A Letter to Kathleen Donovan-Warren on her Retirement

This is addressed to my middle and high school chorus/drama teacher, who singlehandedly inoculated my life with the theatre bug. I wrote this letter for a surprise online retirement party held in her honor.

Dear Mrs. Warren,

You have undoubtedly impacted my life, and for that I will never be able to thank you enough. But I’m sure you get that all the time.

Right now, I’m speaking from Providence, Rhode Island where I’m two thirds of the way though my masters degree in theatre directing from Brown University and Trinity Rep. I moved here after twelve years directing, clowning, puppeteering, teaching, and producing theatre in Chicago. I moved there after seven years of singing and acting in Briarcliff Manor.

Twenty-one of the thirty-one years I have been alive have been spent doggedly pursuing something that is unreasonable, inconvenient, underfunded, irrelevant, and (as we have recently learned) non-essential: live theatre. Mrs. Warren, you are to blame.

Thank you.

At every juncture in these twenty one years, I have asked myself, for all of the reasons I just listed: why the hell do I do this? And every time, for twenty-one years, the answer has been: I can’t not. The theatre is where my voice and my community live. You helped me find those two very essential things back in Briarcliff, and the theatre is what feeds them now.

Thank you.

Middle school Aileen was a lot of things—awkward, anxious, curious, stubborn—and self-possessed, she was not. Learning algebra and growing boobs at the same time is difficult enough, and then you’re also thrown into the morass of self definition? Impossible. This chubby, biracial, only child didn’t stand a chance. Until. UNTIL! Her curiosity and free time brought her to the backside of an upright piano on the stage of a freshly built auditorium. (Mrs. Warren, you were on the other side.) There, making a piano sandwich with her new favorite teacher, middle school Aileen found Her Voice. 

More specifically, I found one, glorious operatic note that could resonate from my pubescent body and fill the room. I felt like I had discovered a super power and immediately committed to adding more pitches to my repertoire. Who knew that my voice could be bigger than me? You did. I don’t sing any more (though Ali convinced me to come out of retirement for this event) but that knowledge has never left me. My voice is bigger than me and it is mine to use. You taught me that. 

Thank you.

When I got to high school, armed with my big voice, I did every singing and acting thing I could: the plays, the musicals, chorus, drama club, drama class, singing lessons, NYSSMA, NYSTEA, NYSSSA, All County, All State, all of the things, all in. High school Aileen was a little less awkward, but she was still a work in progress. (And remains so.) The algebra became calculus, the boobs became real, and I became a part of a team. I had been on teams before, of course, but I would say that I was “on” those teams. Singing and acting and doing stage makeup and playing zip zap zop and finding your keys, Mrs. Warren—I was a part of that team and it was thrilling.

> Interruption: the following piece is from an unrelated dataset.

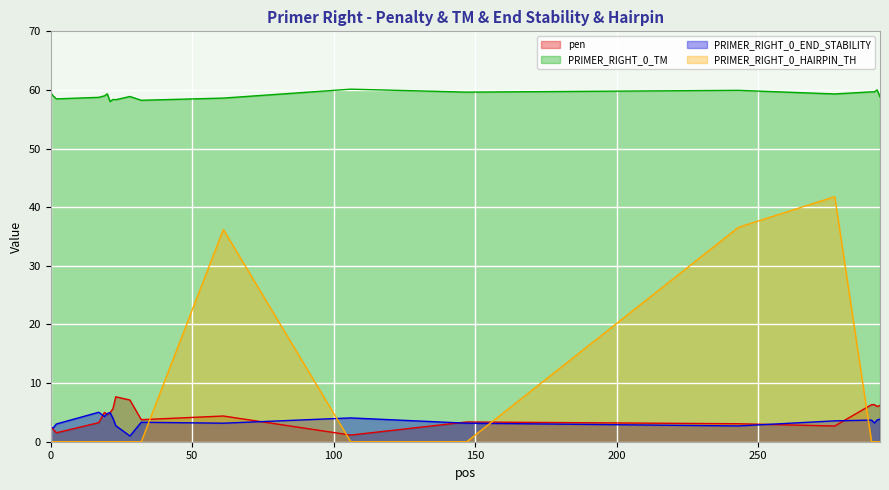

Where is PRIMER_RIGHT_0_END_STABILITY nearest to the value 3?

2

Mrs. Warren, your musicals at Briarcliff High School were good. I’m sure many people here know what I’m talking about, but just to say it: they were really good! I think a major reason is that these shows would slice across the social ecology of the school and all kinds of people would take part. Yes, there were hopeless theatre nerds (hello) but there were athletes, musicians, geeks, skaters, class clowns, introverts, overachievers—EVERYONE. Everyone, doing something ridiculous and beautiful and impossible, focusing their passions on a common goal. Holding that vision, that complicated machinery, that drive was you, Mrs. Warren. Making a space for all of us to exceed even our own expectations, breathlessly hurtling to opening night.  

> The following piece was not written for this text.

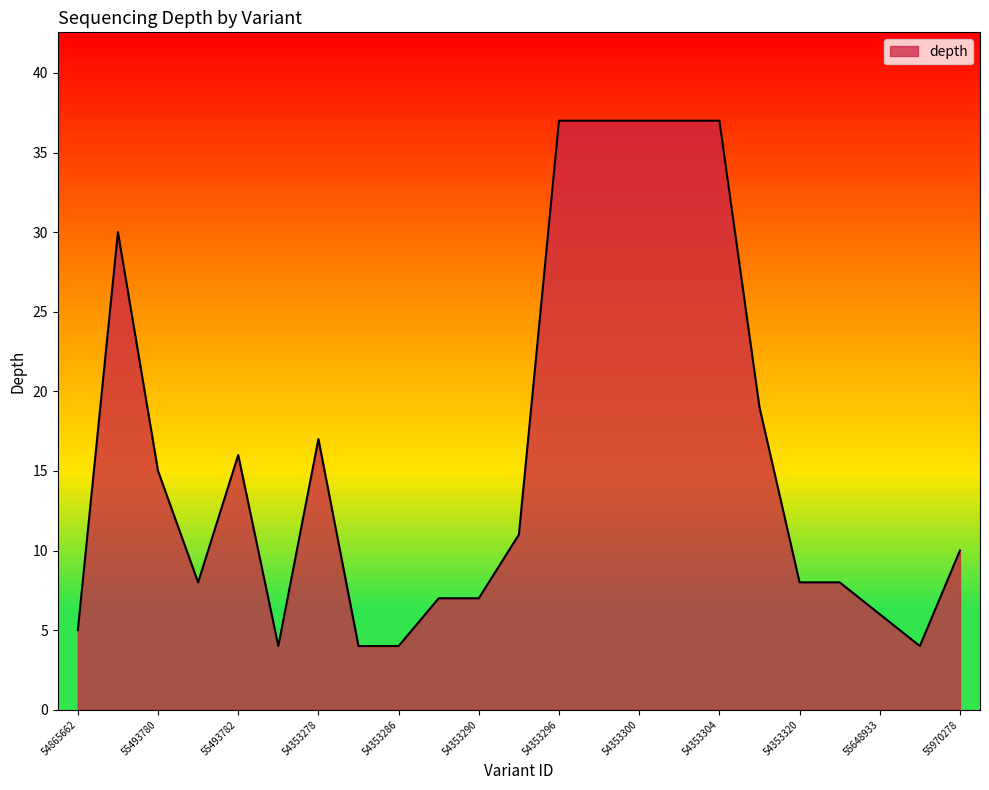

What is the greatest value displayed?

37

That sense of possibility in community has continued to drive me, feed me, and seduce me back into to the rehearsal room. The theatre is a world that we get to make up, and yours was welcoming and rigorous. When I am directing now, I channel those same values.

Thank you.

Congratulations, Mrs. Warren, on your retirement. You have made an indelible mark on the lives of your students, their voices, and the values they bring to their communities long after graduating. This was truly essential work.